> _WHAT THIS EXERCISE ASKS_
**A)** According to the UC ANR hiring announcement, how many CE positions were released on December 14, 2016?
**B)** Return the part of the UC ANR hiring announcement starting at "On December 14, 2016" and ending at "consider additional positions.", copied word for word.
━━ DOCUMENT TEXT
ANR Employees
University of California
ANR Employees

2016 Call for Positions

On December 14, 2016 UC ANR Vice President Humiston announced the the release of 26 CE positions from the 2016 call for a new round of hiring over the next two years. This new release continues the commitment for hiring to exceed projected turnover, thus achieving the goal of academic growth. And, as funding becomes available, UC ANR will consider additional positions.

2016 approved CE positions

January 12, 2016 solicited proposals for Cooperative Extension (CE) advisor and specialist positions in the ANR Update. The call identified positions for strengthening and expanding the UC ANR network to address programmatic gaps and emerging needs. Below this public webpage displays all 138 new CE position proposals (there is a search tool to assist in finding proposals).
━━━━
━━ DATA SUPPLIED
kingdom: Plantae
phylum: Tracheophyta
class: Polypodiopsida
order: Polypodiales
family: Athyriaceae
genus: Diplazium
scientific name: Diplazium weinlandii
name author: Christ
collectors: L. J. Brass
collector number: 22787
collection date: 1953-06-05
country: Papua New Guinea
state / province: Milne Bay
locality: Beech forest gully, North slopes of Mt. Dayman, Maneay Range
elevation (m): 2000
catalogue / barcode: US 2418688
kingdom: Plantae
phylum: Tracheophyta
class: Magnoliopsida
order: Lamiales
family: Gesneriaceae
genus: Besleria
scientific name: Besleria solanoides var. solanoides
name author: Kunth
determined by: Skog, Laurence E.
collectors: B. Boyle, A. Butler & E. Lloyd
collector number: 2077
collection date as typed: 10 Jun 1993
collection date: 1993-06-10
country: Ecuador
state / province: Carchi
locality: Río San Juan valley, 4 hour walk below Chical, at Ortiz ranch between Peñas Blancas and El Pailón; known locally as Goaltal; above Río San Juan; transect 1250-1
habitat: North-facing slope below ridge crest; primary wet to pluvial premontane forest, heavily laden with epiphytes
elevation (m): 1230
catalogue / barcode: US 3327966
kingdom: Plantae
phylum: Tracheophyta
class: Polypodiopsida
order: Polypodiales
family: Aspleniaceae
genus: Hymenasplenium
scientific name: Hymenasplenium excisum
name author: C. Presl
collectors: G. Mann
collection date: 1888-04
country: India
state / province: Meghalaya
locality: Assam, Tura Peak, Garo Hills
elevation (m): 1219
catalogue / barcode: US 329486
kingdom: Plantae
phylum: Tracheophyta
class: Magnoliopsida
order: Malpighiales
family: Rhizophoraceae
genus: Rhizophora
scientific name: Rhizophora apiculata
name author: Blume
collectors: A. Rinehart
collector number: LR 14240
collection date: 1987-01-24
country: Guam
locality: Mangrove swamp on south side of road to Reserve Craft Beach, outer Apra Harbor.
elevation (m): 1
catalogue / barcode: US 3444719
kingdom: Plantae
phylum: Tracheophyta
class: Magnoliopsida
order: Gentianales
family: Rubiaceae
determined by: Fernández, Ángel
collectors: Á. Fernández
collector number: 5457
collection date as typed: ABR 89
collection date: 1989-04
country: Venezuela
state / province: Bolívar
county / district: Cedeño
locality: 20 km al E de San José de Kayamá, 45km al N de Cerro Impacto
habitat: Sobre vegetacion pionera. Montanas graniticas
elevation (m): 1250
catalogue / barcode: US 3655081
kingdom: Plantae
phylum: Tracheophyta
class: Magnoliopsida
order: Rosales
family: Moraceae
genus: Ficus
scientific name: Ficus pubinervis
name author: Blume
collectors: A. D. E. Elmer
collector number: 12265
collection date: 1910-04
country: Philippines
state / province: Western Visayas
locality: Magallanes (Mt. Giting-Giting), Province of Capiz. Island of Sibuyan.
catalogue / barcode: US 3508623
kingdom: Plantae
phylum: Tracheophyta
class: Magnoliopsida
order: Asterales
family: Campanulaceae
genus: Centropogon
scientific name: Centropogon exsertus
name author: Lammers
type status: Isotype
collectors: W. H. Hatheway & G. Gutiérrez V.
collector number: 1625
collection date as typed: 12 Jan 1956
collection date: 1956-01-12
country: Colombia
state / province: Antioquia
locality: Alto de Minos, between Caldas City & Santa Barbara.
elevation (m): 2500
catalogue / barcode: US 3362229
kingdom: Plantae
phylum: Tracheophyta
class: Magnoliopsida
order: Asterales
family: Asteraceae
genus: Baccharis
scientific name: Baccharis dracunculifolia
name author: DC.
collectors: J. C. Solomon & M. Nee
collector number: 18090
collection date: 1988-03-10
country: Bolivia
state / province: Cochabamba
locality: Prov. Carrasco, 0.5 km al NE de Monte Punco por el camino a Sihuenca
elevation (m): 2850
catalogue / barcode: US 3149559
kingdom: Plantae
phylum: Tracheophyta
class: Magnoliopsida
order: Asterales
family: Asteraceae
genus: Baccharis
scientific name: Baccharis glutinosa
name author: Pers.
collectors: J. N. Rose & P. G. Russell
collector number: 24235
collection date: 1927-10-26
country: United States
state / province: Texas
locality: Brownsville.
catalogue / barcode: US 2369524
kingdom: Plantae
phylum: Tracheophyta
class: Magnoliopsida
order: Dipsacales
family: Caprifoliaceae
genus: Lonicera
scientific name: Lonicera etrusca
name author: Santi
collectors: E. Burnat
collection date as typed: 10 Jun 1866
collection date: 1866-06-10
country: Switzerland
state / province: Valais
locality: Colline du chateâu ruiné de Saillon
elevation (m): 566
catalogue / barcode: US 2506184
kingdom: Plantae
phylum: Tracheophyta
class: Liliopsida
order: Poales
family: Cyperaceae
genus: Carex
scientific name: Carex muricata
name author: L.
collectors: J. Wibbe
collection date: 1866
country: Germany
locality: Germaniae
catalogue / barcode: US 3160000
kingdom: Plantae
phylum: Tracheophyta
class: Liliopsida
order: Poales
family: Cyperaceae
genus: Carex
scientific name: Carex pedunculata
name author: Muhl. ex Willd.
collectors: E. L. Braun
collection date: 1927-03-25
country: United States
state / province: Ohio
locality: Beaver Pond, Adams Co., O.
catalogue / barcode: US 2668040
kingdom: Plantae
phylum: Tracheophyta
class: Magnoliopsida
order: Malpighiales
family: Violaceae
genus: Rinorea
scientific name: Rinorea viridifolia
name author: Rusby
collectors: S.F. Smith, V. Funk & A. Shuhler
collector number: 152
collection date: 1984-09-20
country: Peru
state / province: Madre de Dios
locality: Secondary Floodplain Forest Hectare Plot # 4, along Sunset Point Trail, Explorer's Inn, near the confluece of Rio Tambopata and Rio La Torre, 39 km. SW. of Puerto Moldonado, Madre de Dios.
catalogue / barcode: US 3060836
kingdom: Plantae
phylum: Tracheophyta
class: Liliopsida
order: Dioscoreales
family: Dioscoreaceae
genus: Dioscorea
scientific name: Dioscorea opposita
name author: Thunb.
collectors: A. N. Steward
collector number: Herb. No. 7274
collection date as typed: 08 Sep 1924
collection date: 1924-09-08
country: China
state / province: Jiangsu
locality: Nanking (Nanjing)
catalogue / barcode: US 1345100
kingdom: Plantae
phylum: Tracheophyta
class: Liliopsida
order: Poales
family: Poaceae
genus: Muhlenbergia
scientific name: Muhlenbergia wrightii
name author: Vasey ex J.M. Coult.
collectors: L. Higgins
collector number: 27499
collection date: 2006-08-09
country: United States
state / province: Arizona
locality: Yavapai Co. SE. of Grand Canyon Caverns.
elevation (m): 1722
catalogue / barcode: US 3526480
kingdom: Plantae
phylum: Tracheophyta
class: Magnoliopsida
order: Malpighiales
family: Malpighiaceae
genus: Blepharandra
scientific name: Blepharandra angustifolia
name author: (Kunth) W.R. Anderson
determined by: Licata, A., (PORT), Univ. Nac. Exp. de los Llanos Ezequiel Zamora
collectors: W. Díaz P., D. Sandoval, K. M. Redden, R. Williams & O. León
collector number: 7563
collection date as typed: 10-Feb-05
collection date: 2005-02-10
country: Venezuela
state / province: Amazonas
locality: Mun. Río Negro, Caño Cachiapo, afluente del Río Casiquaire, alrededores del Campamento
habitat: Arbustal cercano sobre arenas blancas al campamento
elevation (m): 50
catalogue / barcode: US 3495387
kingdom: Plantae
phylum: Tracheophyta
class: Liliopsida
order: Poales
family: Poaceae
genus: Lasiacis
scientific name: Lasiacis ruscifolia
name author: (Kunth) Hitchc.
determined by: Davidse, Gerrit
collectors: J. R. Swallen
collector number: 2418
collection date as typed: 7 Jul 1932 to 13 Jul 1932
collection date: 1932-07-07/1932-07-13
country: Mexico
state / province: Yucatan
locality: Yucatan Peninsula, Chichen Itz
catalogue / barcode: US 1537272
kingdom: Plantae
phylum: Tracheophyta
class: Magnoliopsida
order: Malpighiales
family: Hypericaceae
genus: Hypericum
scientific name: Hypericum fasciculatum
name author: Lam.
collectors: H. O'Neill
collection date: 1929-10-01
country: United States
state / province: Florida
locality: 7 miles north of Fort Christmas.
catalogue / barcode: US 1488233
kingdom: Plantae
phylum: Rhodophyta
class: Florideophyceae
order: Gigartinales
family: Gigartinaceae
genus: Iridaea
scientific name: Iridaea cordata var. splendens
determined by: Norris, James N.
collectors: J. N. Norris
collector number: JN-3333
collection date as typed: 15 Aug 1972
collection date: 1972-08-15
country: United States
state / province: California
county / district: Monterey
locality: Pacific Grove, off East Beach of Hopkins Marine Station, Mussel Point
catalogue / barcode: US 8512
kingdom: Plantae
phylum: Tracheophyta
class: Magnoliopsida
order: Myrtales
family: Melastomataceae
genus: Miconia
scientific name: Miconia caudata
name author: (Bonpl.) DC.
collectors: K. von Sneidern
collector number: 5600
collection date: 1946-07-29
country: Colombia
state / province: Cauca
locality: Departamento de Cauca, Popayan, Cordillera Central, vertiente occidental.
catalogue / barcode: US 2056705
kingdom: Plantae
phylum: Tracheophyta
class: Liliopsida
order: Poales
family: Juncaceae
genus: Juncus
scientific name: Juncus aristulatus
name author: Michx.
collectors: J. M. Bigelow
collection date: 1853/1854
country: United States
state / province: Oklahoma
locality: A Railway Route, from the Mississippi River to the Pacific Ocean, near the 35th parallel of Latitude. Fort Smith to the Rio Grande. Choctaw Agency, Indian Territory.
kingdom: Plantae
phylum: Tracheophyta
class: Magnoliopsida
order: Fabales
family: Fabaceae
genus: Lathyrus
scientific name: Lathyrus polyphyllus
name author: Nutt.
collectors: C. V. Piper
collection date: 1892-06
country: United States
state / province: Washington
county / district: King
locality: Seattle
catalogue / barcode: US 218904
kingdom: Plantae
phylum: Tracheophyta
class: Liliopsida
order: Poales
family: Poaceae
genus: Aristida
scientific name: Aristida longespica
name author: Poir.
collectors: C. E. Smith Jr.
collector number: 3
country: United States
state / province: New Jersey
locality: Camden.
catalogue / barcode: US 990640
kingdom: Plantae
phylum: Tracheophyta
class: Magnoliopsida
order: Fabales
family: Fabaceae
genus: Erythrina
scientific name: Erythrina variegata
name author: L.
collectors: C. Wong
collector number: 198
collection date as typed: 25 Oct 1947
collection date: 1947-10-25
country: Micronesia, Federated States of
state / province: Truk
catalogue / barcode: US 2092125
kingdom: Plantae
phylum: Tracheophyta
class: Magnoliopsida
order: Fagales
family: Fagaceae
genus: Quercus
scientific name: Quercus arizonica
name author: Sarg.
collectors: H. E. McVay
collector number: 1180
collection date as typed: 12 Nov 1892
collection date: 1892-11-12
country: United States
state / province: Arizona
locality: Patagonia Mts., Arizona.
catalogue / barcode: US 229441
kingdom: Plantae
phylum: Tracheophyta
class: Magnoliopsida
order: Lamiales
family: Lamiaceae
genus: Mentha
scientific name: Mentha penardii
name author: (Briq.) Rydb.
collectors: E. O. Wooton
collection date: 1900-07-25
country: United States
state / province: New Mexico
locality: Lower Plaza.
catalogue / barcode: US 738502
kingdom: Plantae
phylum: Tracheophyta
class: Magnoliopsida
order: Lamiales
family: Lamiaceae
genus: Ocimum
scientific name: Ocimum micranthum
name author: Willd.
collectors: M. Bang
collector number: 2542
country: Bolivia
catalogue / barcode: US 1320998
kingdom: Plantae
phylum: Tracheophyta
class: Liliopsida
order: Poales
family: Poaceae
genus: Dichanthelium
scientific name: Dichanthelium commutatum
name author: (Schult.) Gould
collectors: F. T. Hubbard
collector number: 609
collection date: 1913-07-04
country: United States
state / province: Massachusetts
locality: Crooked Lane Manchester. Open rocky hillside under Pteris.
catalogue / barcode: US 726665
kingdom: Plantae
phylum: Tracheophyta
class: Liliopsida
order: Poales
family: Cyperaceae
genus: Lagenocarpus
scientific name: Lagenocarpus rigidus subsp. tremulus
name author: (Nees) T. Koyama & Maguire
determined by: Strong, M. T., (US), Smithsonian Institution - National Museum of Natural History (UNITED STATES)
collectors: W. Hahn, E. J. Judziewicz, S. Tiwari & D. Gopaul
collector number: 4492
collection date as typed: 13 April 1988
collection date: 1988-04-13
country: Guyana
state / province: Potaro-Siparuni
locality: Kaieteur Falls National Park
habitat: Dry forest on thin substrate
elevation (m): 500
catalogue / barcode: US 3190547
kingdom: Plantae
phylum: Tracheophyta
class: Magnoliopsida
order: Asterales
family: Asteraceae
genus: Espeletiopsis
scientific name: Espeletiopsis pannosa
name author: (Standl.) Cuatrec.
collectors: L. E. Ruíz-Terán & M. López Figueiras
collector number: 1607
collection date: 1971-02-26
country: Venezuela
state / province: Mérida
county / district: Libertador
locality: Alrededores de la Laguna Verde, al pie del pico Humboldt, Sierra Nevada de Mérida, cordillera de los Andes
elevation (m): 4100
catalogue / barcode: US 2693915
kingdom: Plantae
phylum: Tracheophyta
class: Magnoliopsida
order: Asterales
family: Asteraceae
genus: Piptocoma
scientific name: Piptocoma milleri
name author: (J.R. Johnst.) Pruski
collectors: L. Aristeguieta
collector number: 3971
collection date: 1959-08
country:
━━━━
> _EXPECTED OUTPUTS_
**A)** 26

**B)**
On December 14, 2016 UC ANR Vice President Humiston announced the the release of 26 CE positions from the 2016 call for a new round of hiring over the next two years. This new release continues the commitment for hiring to exceed projected turnover, thus achieving the goal of academic growth. And, as funding becomes available, UC ANR will consider additional positions.